> [Quoted passage]:
One issue I have with the three Democratic proposals is giving patients the option of a government-run, Medicare-style plan. To be frank, this is the single troubling aspect that is preventing me from being enthusiastic for any of the Democratic proposals. By using the government’s bargaining power, they can undercut premiums from private plans, leading to a catastrophic Medicare-for-all scenario. A universal Medicare is no different from having a single, giant HMO calling all the shots. It doesn’t matter whether the bureaucrat saying “no” is from the government or a private insurer.
Besides, I have my doubts about how such a Medicare option would compete. True, premiums would likely be lower, but at what cost? Are drug formularies going to be restricted, like the VA? Will there be more pre-certification hoops to jump through, as there are currently with Medicare? We may deal with these issues with private insurances, but Medicare may take it to another level – look no further than the NHS. If the government option is stripped-down in any way or form, I highly doubt that today’s “have it all”-conditioned patient will accept it.
The LA Times writes about one thing that I didn’t think of – the government option could be used as a “dumping ground” for the sickest patients:
Government coverage “could become the fallback plan for sick people,” said health economist Jack Rodgers of the consulting firm PricewaterhouseCoopers. “If you end up with a federal plan that has a lot of sick people in it, is that something that you would want the federal government to subsidize, or would it be doomed?”

> [Requirement]:
Carry on the piece about a government-run, Medicare-style plan, picking up right after its last sentence. The data that comes next is from a separate source.

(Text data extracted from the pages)
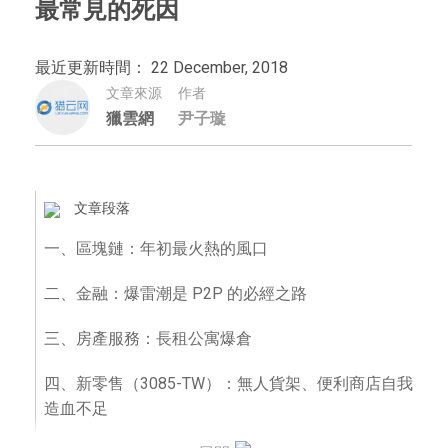
最常見的死因
最近更新時間： 22 December, 2018
文章來源
作者
獵雲網
尹子璇
文章段落
一、區塊鏈：年初最火熱的風口
二、金融：爆雷潮是 P2P 的必經之路
三、房產服務：長租公寓爆倉
四、新零售（3085-TW）：無人貨架、便利商店自我
造血不足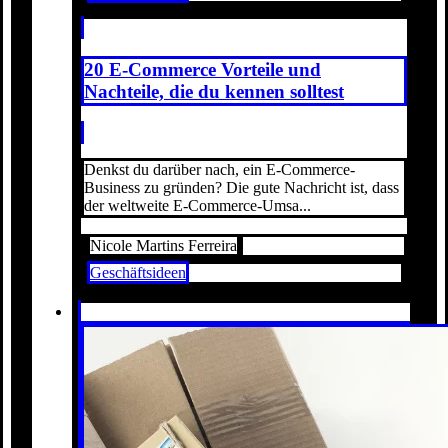
20 E-Commerce Vorteile und
Nachteile, die du kennen solltest
Denkst du darüber nach, ein E-Commerce-
Business zu gründen? Die gute Nachricht ist, dass
der weltweite E-Commerce-Umsa...
Nicole Martins Ferreira
Geschäftsideen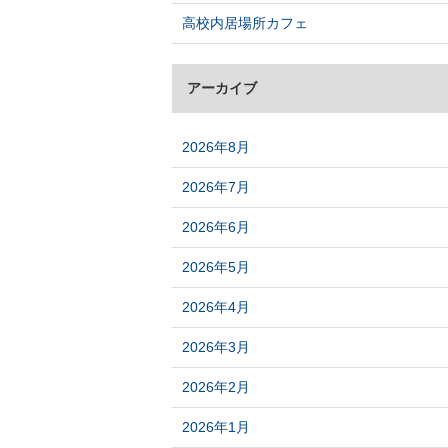
高校内居場所カフェ
アーカイブ
2026年8月
2026年7月
2026年6月
2026年5月
2026年4月
2026年3月
2026年2月
2026年1月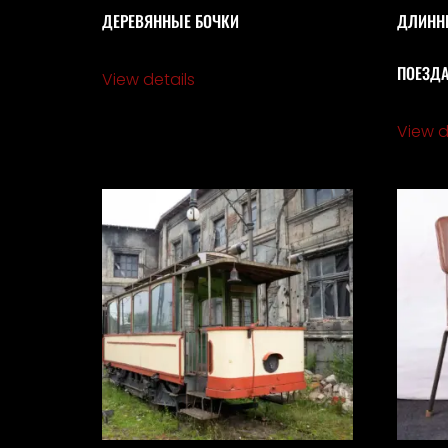
ДЕРЕВЯННЫЕ БОЧКИ
ДЛИНН
ПОЕЗД
View details
View d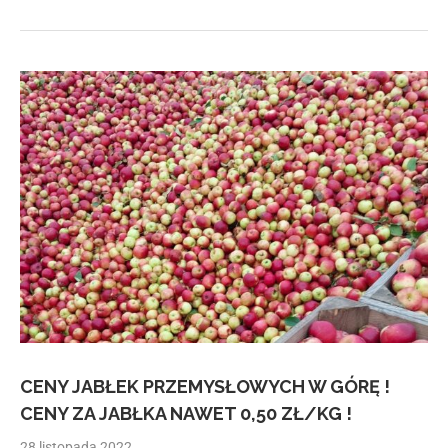
CENY JABŁEK PRZEMYSŁOWYCH W GÓRĘ !
CENY ZA JABŁKA NAWET 0,50 ZŁ/KG !
28 listopada 2022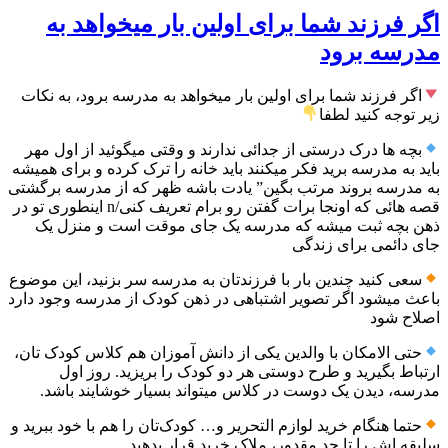
اگر فرزند شما برای اولین بار میخواهد به
مدرسه برود
اگر فرزند شما برای اولین بار میخواهد به مدرسه برود، به نکات
زیر توجه کنید لطفا
بچه ها درک درستی از جدائی ندارند و وقتی میگوئید از اول مهر
باید به مدرسه برید فکر میکنند باید خانه را ترک کرده و برای همیشه
به مدرسه بروند مرتب بگین” یادت باشه ظهر که از مدرسه برگشتی
قصه هائی که اونجا برات گفتن رو برام تعریف کنی/n اینطوری تو در
ذهن بچه ثبت میشه که مدرسه یک جای موقت است و منزل یک
جای دائمی برای زندگی
سعی کنید چندین بار با فرزندتان به مدرسه سر بزنید، این موضوع
باعث میشود اگر تصویر اشتباهی در ذهن کودک از مدرسه وجود دارد
اصلاح شود
حتی الامکان با والدین یکی از دانش آموزان هم کلاس کودک تان،
ارتباط بگیرید و طرح دوستی هر دو کودک را بریزید. روز اول
مدرسه، دیدن یک دوست در کلاس میتواند بسیار خوشایند باشد.
حتما هنگام خرید لوازم التحریر و… کودک‌تان را هم با خود ببرید و
سلیقه اش را تا حد مقدور، ملاک خرید قرار بدهید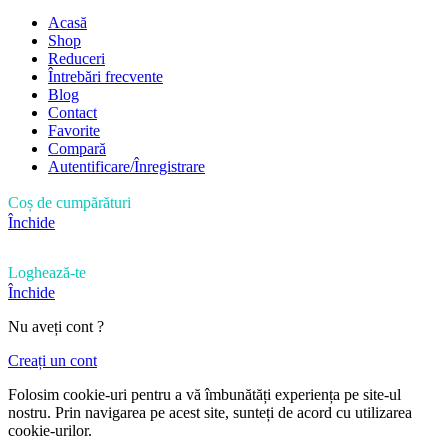
Acasă
Shop
Reduceri
Întrebări frecvente
Blog
Contact
Favorite
Compară
Autentificare/Înregistrare
Coș de cumpărături
Închide
Loghează-te
Închide
Nu aveți cont ?
Creați un cont
Folosim cookie-uri pentru a vă îmbunătăți experiența pe site-ul
nostru. Prin navigarea pe acest site, sunteți de acord cu utilizarea
cookie-urilor.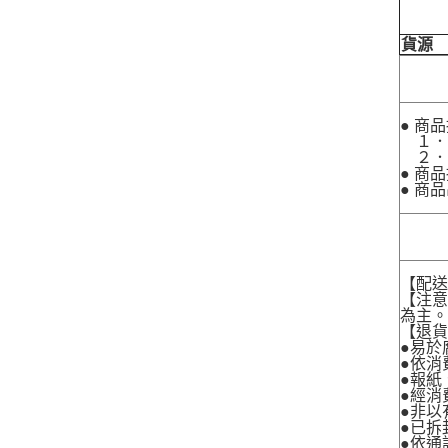
貨源
● 商
１．
２．
● 商
● 商
【配
【注
為主
【退
●易於
●依消
●報紙
●經消
●非以
●已拆
●依通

> [Response for this exercise]:
Most healthcare costs are incurred by the sickest patients. In any given year, about 10% of the population accounts for more than 60% of healthcare costs — a phenomenon that partly explains why insurers go to great lengths to avoid issuing policies to people with medical problems . . .
. . . But what if those patients — weary of dealing with private insurers — sought out the government plan as a haven? Rules for insurers might not protect the government plan in such a situation. Instead, lawmakers might have to wade into the complex business of trying to adjust premiums between the government plan and the private policies.
That is a very real possibility that may doom this idea entirely. Let’s hope so.